Impact of BPRS Interview Length on Ratings Reliability In a Schizophrenia Trial Eur J Neuropsychopharmacology

Targum, S. D,,  Pendergrass J.C., Toner, C., Zumpano, L., Rauh, P., and DeMartinis, N. Impact of BPRS Interview Length on Ratings Reliability In a Schizophrenia Trial Eur J Neuropsychopharmacology In press

Abstract

Signal detection in clinical trials relies on ratings reliability.  We conducted a reliability analysis of site-independent rater scores derived from audio-digital recordings of site-based rater interviews of the structured Brief Psychiatric Rating Scale (BPRS) in a schizophrenia study.  “Dual” ratings assessments were conducted as part of a quality assurance program in a 12-week, double-blind, parallel-group study of PF-02545920 compared to placebo in patients with sub-optimally controlled symptoms of schizophrenia (ClinicalTrials.gov identifier NCT01939548).  Blinded, site-independent raters scored the recorded site-based BPRS interviews that were administered in relatively stable patients during two visits prior to the randomization visit.  We analyzed the impact of BPRS interview length on “dual” scoring variance and discordance between trained and certified site-based raters and the paired scores of the independent raters.

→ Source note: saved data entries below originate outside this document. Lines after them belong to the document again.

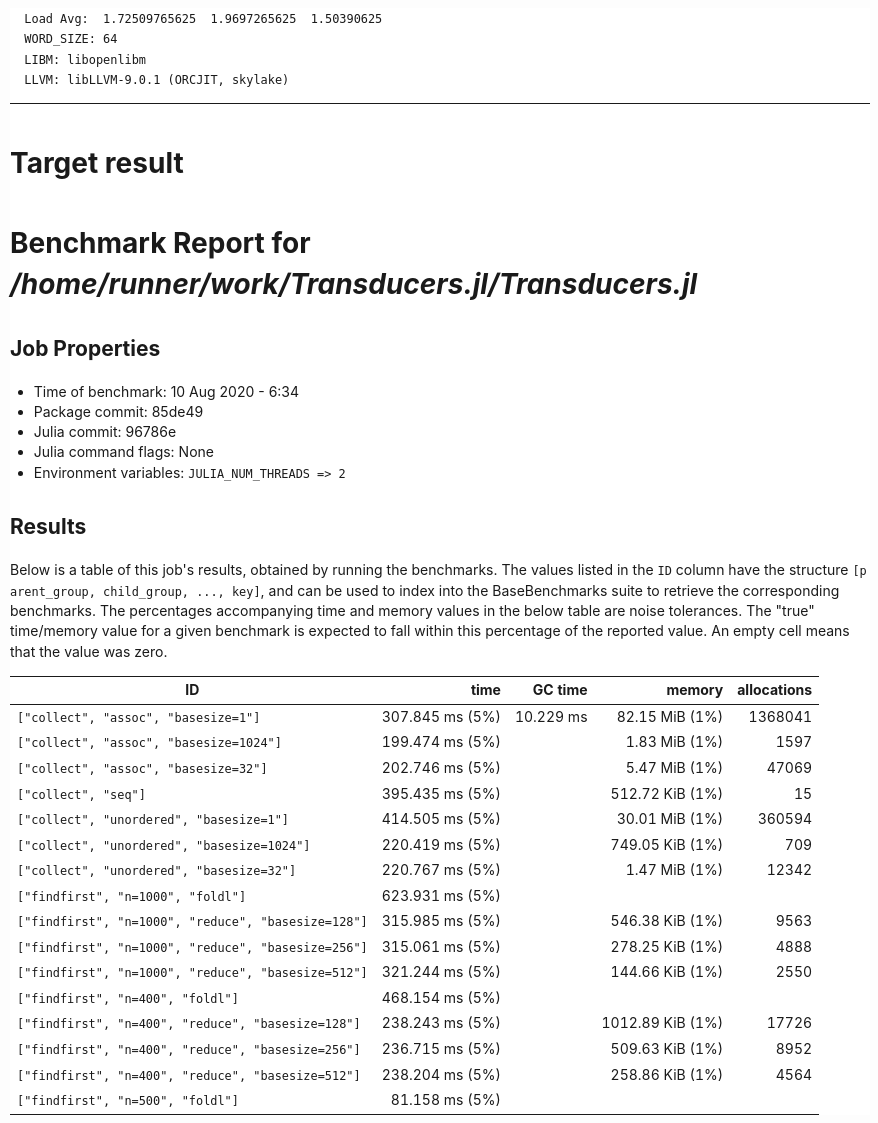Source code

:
 ```
  Load Avg:  1.72509765625  1.9697265625  1.50390625
  WORD_SIZE: 64
  LIBM: libopenlibm
  LLVM: libLLVM-9.0.1 (ORCJIT, skylake)
```

---
# Target result
# Benchmark Report for */home/runner/work/Transducers.jl/Transducers.jl*

## Job Properties
* Time of benchmark: 10 Aug 2020 - 6:34
* Package commit: 85de49
* Julia commit: 96786e
* Julia command flags: None
* Environment variables: `JULIA_NUM_THREADS => 2`

## Results
Below is a table of this job's results, obtained by running the benchmarks.
The values listed in the `ID` column have the structure `[parent_group, child_group, ..., key]`, and can be used to
index into the BaseBenchmarks suite to retrieve the corresponding benchmarks.
The percentages accompanying time and memory values in the below table are noise tolerances. The "true"
time/memory value for a given benchmark is expected to fall within this percentage of the reported value.
An empty cell means that the value was zero.

| ID                                                  | time            | GC time   | memory           | allocations |
|-----------------------------------------------------|----------------:|----------:|-----------------:|------------:|
| `["collect", "assoc", "basesize=1"]`                | 307.845 ms (5%) | 10.229 ms |   82.15 MiB (1%) |     1368041 |
| `["collect", "assoc", "basesize=1024"]`             | 199.474 ms (5%) |           |    1.83 MiB (1%) |        1597 |
| `["collect", "assoc", "basesize=32"]`               | 202.746 ms (5%) |           |    5.47 MiB (1%) |       47069 |
| `["collect", "seq"]`                                | 395.435 ms (5%) |           |  512.72 KiB (1%) |          15 |
| `["collect", "unordered", "basesize=1"]`            | 414.505 ms (5%) |           |   30.01 MiB (1%) |      360594 |
| `["collect", "unordered", "basesize=1024"]`         | 220.419 ms (5%) |           |  749.05 KiB (1%) |         709 |
| `["collect", "unordered", "basesize=32"]`           | 220.767 ms (5%) |           |    1.47 MiB (1%) |       12342 |
| `["findfirst", "n=1000", "foldl"]`                  | 623.931 ms (5%) |           |                  |             |
| `["findfirst", "n=1000", "reduce", "basesize=128"]` | 315.985 ms (5%) |           |  546.38 KiB (1%) |        9563 |
| `["findfirst", "n=1000", "reduce", "basesize=256"]` | 315.061 ms (5%) |           |  278.25 KiB (1%) |        4888 |
| `["findfirst", "n=1000", "reduce", "basesize=512"]` | 321.244 ms (5%) |           |  144.66 KiB (1%) |        2550 |
| `["findfirst", "n=400", "foldl"]`                   | 468.154 ms (5%) |           |                  |             |
| `["findfirst", "n=400", "reduce", "basesize=128"]`  | 238.243 ms (5%) |           | 1012.89 KiB (1%) |       17726 |
| `["findfirst", "n=400", "reduce", "basesize=256"]`  | 236.715 ms (5%) |           |  509.63 KiB (1%) |        8952 |
| `["findfirst", "n=400", "reduce", "basesize=512"]`  | 238.204 ms (5%) |           |  258.86 KiB (1%) |        4564 |
| `["findfirst", "n=500", "foldl"]`                   |  81.158 ms (5%) |           |                  |             |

Mean total BPRS scores for 392 interviews conducted at the screen and stabilization visits were 50.4 ± 7.2 (SD) for site-based raters and 49.2 ± 7.2 for site-independent raters (t= 2.34; p= 0.025).  “Dual” rated total BPRS scores were highly correlated (r=0.812).  Mean BPRS interview length was 21:05 ± 7:47 minutes ranging from 7 to 59 minutes.  89 interviews (23%) were conducted in less than 15 minutes.  These shorter interviews had significantly greater “dual” scoring variability (p= 0.0016) and absolute discordance  (p=0.0037) between site-based and site-independent raters than longer interviews.

In-study ratings reliability cannot be guaranteed by pre-study rater certification.  Our findings reveal marked variability of BPRS interview length and that shorter interviews are often incomplete yielding greater “dual” scoring discordance that may affect ratings precision.